Records for the exercise —

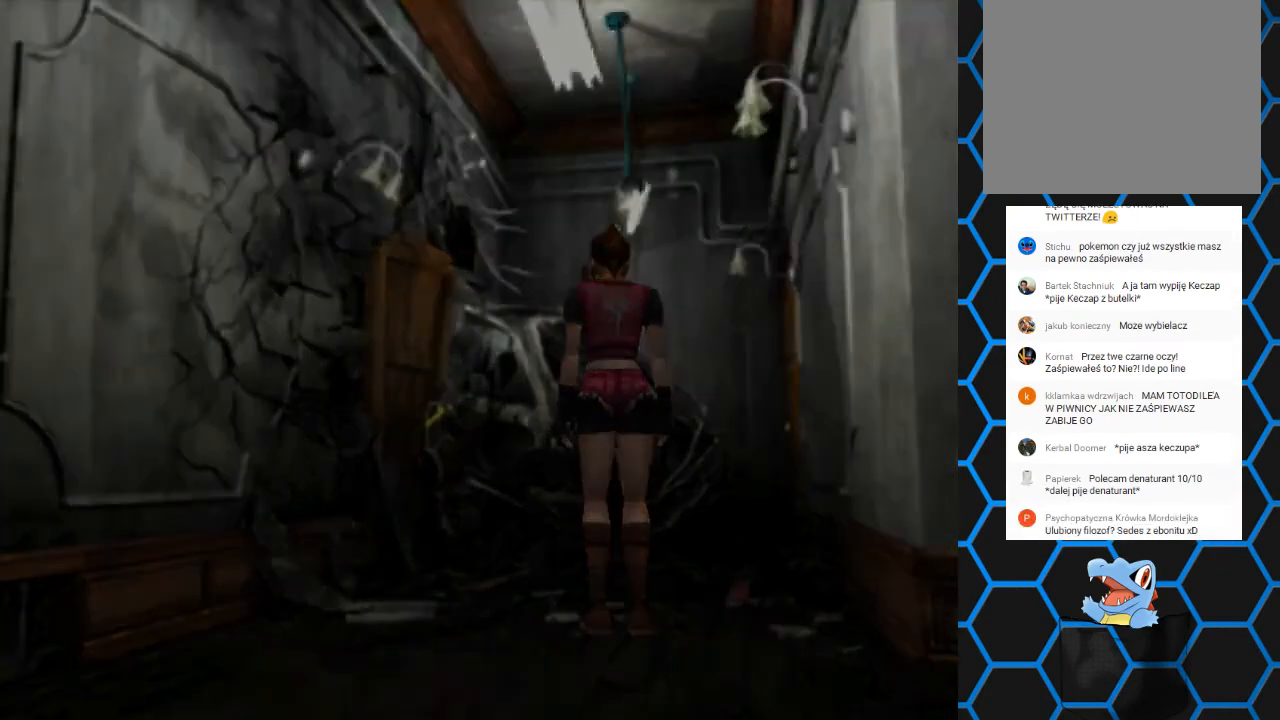
{"buttons": [], "events": []}
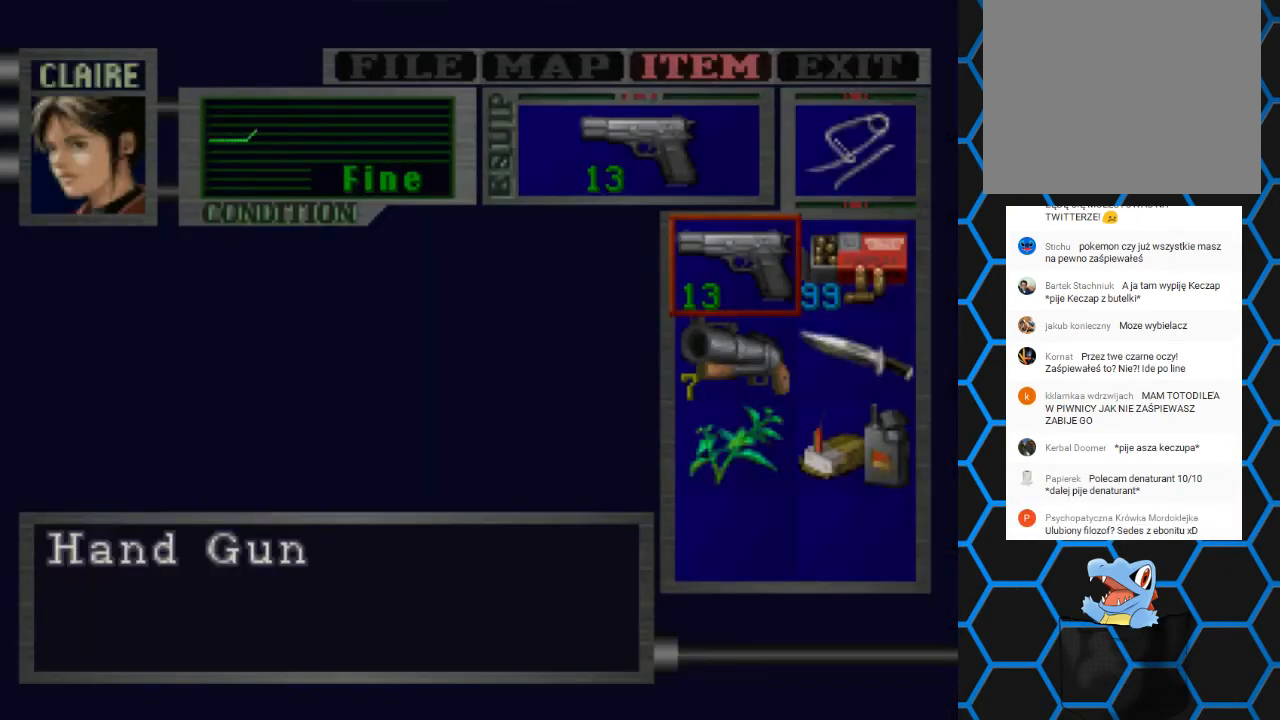
{"buttons": [], "events": [[233, "DPAD_UP", "down"], [333, "DPAD_UP", "up"], [400, "DPAD_UP", "down"], [500, "DPAD_UP", "up"]]}
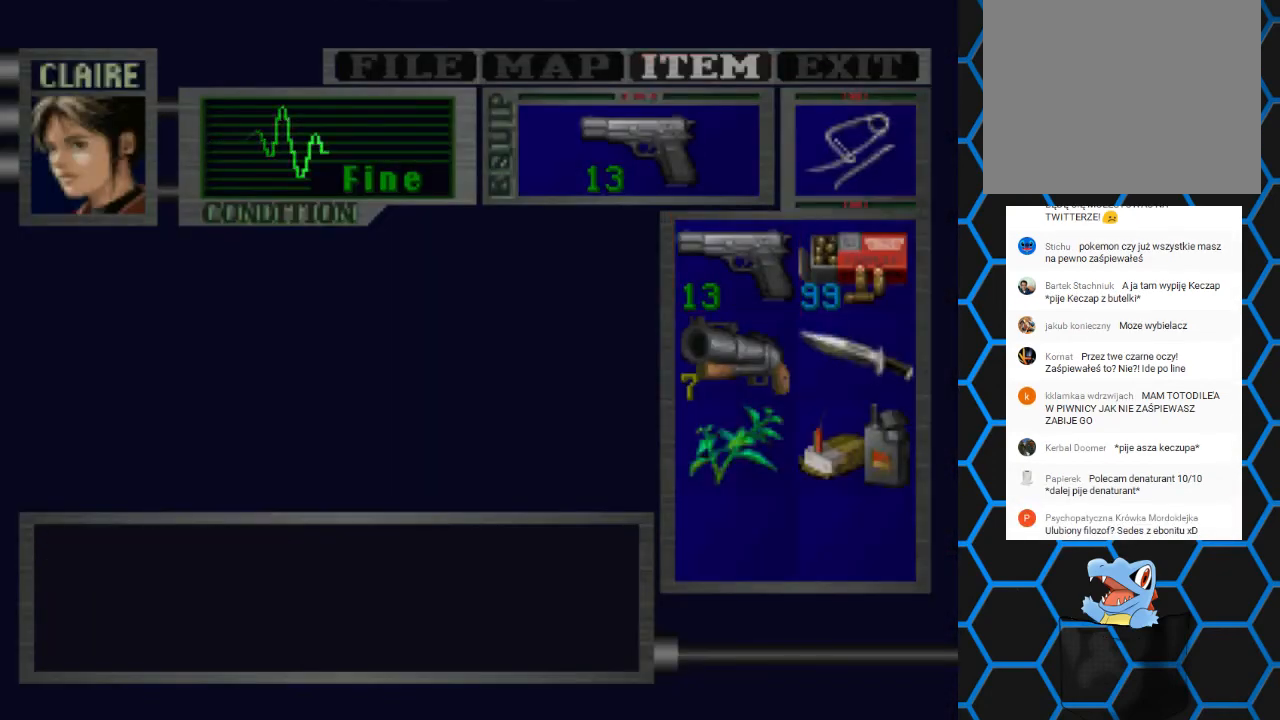
{"buttons": [], "events": [[100, "DPAD_LEFT", "down"], [167, "CROSS", "down"], [233, "DPAD_LEFT", "up"], [333, "CROSS", "up"]]}
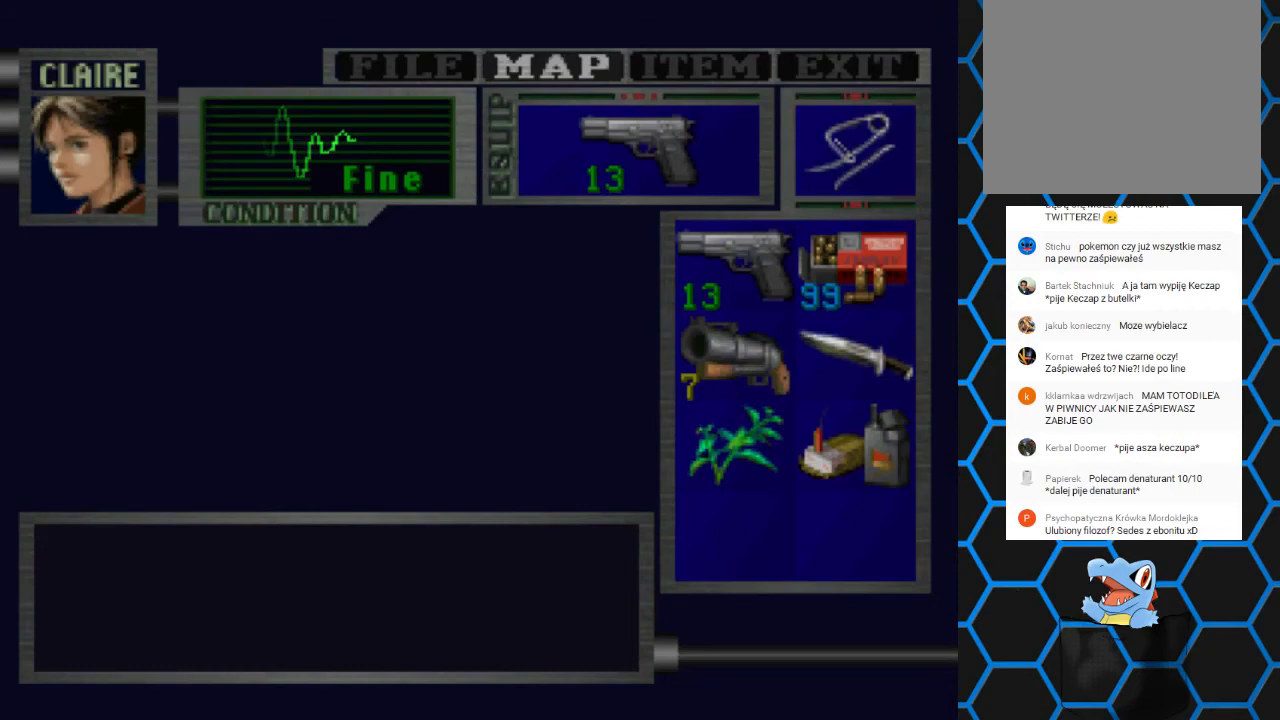
{"buttons": [], "events": []}
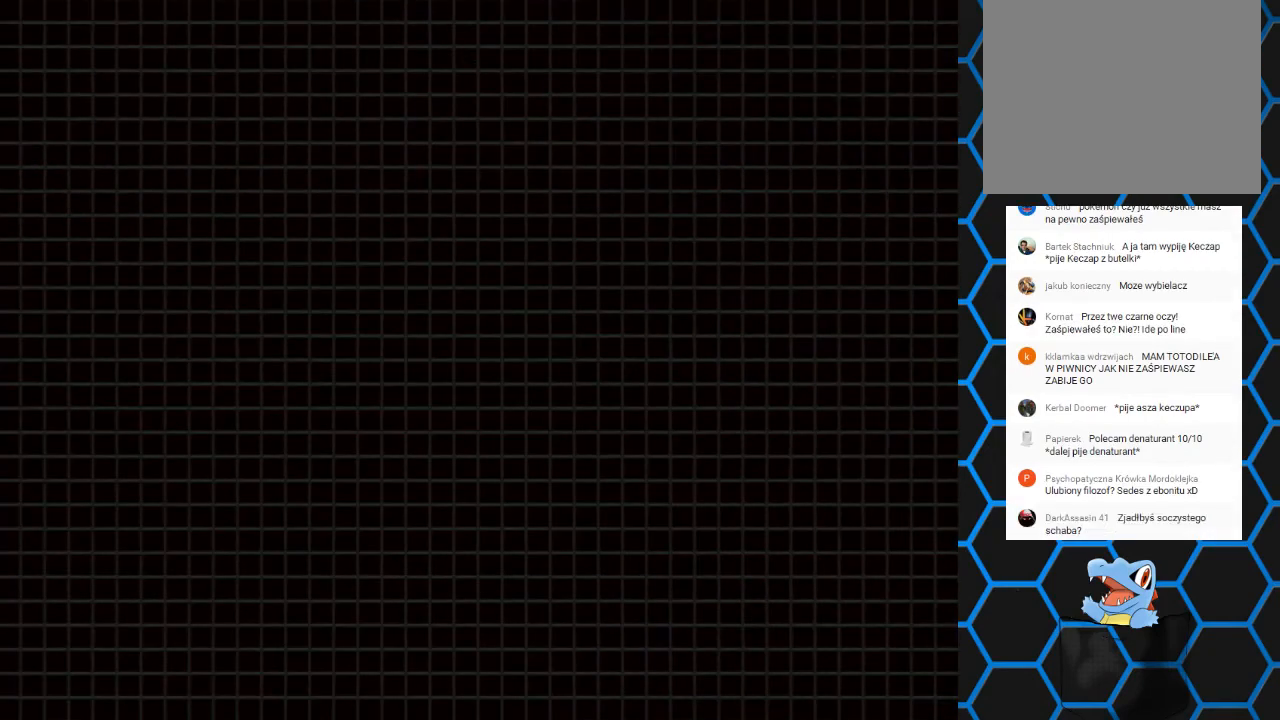
{"buttons": [], "events": []}
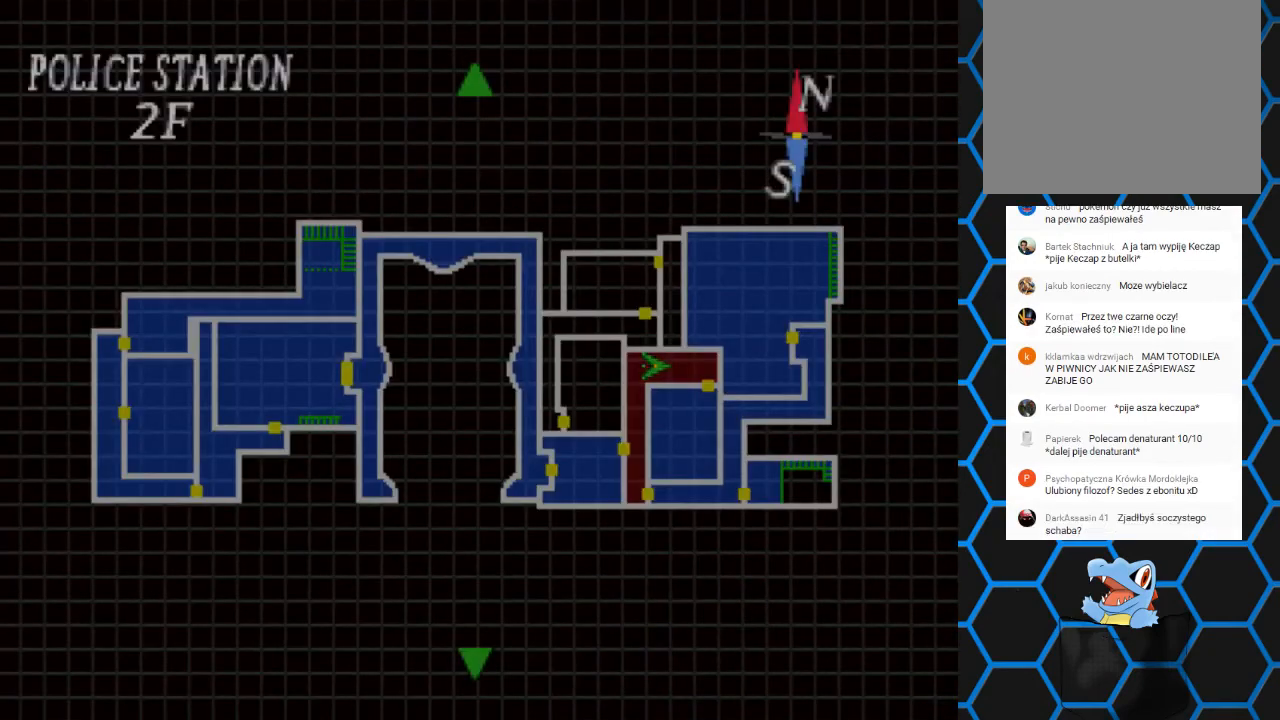
{"buttons": [], "events": [[300, "TRIANGLE", "down"], [367, "TRIANGLE", "up"]]}
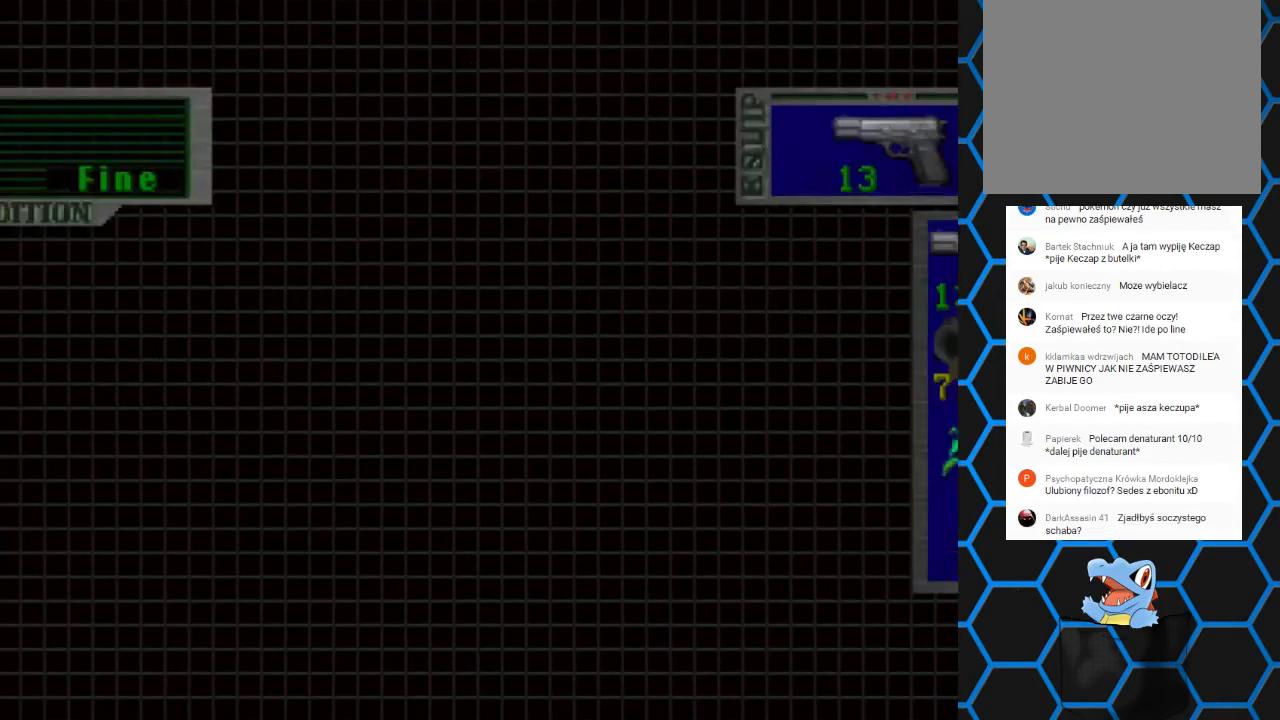
{"buttons": [], "events": [[200, "TRIANGLE", "down"], [333, "TRIANGLE", "up"]]}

What you need to do — Word for word, restate every line of the listing, omitting the pictures.

Exercise result —
{"buttons": [], "events": []}
{"buttons": [], "events": [[233, "DPAD_UP", "down"], [333, "DPAD_UP", "up"], [400, "DPAD_UP", "down"], [500, "DPAD_UP", "up"]]}
{"buttons": [], "events": [[100, "DPAD_LEFT", "down"], [167, "CROSS", "down"], [233, "DPAD_LEFT", "up"], [333, "CROSS", "up"]]}
{"buttons": [], "events": []}
{"buttons": [], "events": []}
{"buttons": [], "events": [[300, "TRIANGLE", "down"], [367, "TRIANGLE", "up"]]}
{"buttons": [], "events": [[200, "TRIANGLE", "down"], [333, "TRIANGLE", "up"]]}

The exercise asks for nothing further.